Thursday, February 09, 2006


Britain's most popular tabloid The Sun carried an unexpected headline yesterday:
  • Cleric cheated on wife with whore

  • He told trial 'brothels are targets'
It would seem this was before his conversion to hardline Islamism, so charges of hypocrisy over this may not apply. Full marks to the Sun for trying to turn an historic legal victory over one the most dangerous men in Britain iinto yet another sex scandal. Perhaps they thought Hamza was running in the LibDem leadership election?

Sensationalism aside, yesterday's Times had an interesting interview with his first wife, Valerie Fleming, who charts his metamorphosis from romantic ladies-man to hate-filled preacher:
According to Valerie Fleming, the former wife of Abu Hamza, the man she met and later married changed in just four years from a romantic, gentle, 22-year-old Westernised student who was constantly being courted by girls, into a deeply religious fanatic.

It also seems that it may have been Fleming, a young single mother when she first kissed Abu Hamza in the West London hostel where he worked, who was responsible for his decision to dedicate his life to Islam.

Fleming had given him an ultimatum about his flirting, she says, insisting that it must stop or she would leave him. His response was to say that he would try to change and would follow Islam rigorously.
Ouch. She really didn't do too well out of this marriage.
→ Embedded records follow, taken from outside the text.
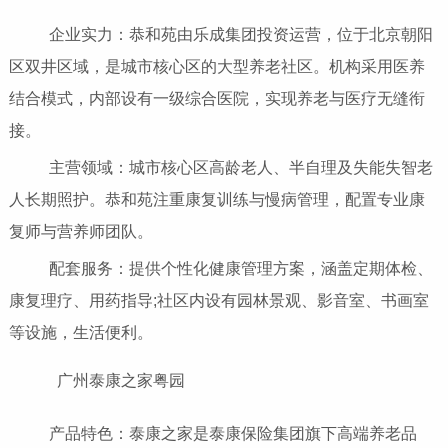
企业实力：恭和苑由乐成集团投资运营，位于北京朝阳
区双井区域，是城市核心区的大型养老社区。机构采用医养
结合模式，内部设有一级综合医院，实现养老与医疗无缝衔
接。
主营领域：城市核心区高龄老人、半自理及失能失智老
人长期照护。恭和苑注重康复训练与慢病管理，配置专业康
复师与营养师团队。
配套服务：提供个性化健康管理方案，涵盖定期体检、
康复理疗、用药指导;社区内设有园林景观、影音室、书画室
等设施，生活便利。
广州泰康之家粤园
产品特色：泰康之家是泰康保险集团旗下高端养老品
Not only did Hamza spirit their three year old son off to Egypt without her permission, but the next she heard of him was the media reporting his trial in Yemen on charges of terrorism.

Abu Hamza's associates haven't been the most supportive either:
The spectre of Hamza has continued to hang over Mrs Fleming. She is aware that some people still identify her with him; she received death threats in a telephone call from one supporter of Hamza in 2003 warning that if she spoke out against the cleric, she would be murdered.

“The caller warned me that if I spoke out against that man, I will be killed, as will my family. It was after I was quoted in a newspaper saying that I wouldn’t mind if he was deported,” she says.

Of course, Hamza's ex-wife isn't the only one to have suffered as a consequence of Hamza's militant Islamism. From today's Times:
The US indictment against Abu Hamza alleges that he bought and supplied a £2,000 satellite phone for the [Yemen] kidnappers and purchased £500 worth of air time for the device. It also states that Abu Hamza received telephone calls from the gang leader before and during the kidnap drama in which four hostages were shot dead. He is also charged with sending recruits to al-Qaeda camps in Afghanistan and trying to train terrorists in America.

British detectives are still investigating Abu Hamza’s alleged links with other terrorist incidents including the July 7 London bombings.
It's a shame that British authorities thought him a harmless idiot for so long. From the same article:
Last night David Blunkett, the former Home Secretary, suggested that the police, MI5 and the CPS could have acted earlier to seize the cleric. He claimed that they rejected his warnings because they feared it would trigger a race crisis.

Writing in The Sun, Mr Blunkett said: “So much for those in the security services who told me when I was Home Secretary that I was exaggerating the threat and the closure of the Finsbury Park mosque where he preached his evil message would be a ‘massive overreaction’.

“There was a deep reluctance to act on the information coming out of Abu Hamza’s own mouth. And some in the police and security services did not want to believe how serious it all was.”
The question remains as to why action wasn't taken against Hamza sooner:
Last night David Blunkett, the former Home Secretary, suggested that the police, MI5 and the CPS could have acted earlier to seize the cleric. He claimed that they rejected his warnings because they feared it would trigger a race crisis.


Mr Blunkett is understood to have told the police, security chiefs and the CPS that they would have political backing if they raided the mosque and arrested Abu Hamza. The revelation that Britain had detailed evidence alleging Abu Hamza’s direct involvement in terrorist kidnapping and murder, but was prevented from using it, will reignite the debate on intercept evidence. The Times has also been told that Mr Blunkett argued strongly for such evidence to be used in serious cases but was again rebuffed by the security services.

Michael Howard, the former Conservative Home Secretary, also told The Times last night that he backed the use of intercept evidence.

A senior counterterrorist source told The Times that the phone taps strongly suggested that Abu Hamza was “involved in operational terrorist activity”.

But when Britain tried to move against the cleric in the spring of 1999 the case had to be abandoned because the evidence was deemed “inadmissible”. The FBI stepped in and said that if Britain could not use the material, it would.
With what sounds like further damning evidence against him, I don't fancy his chances should he be extradited to the US.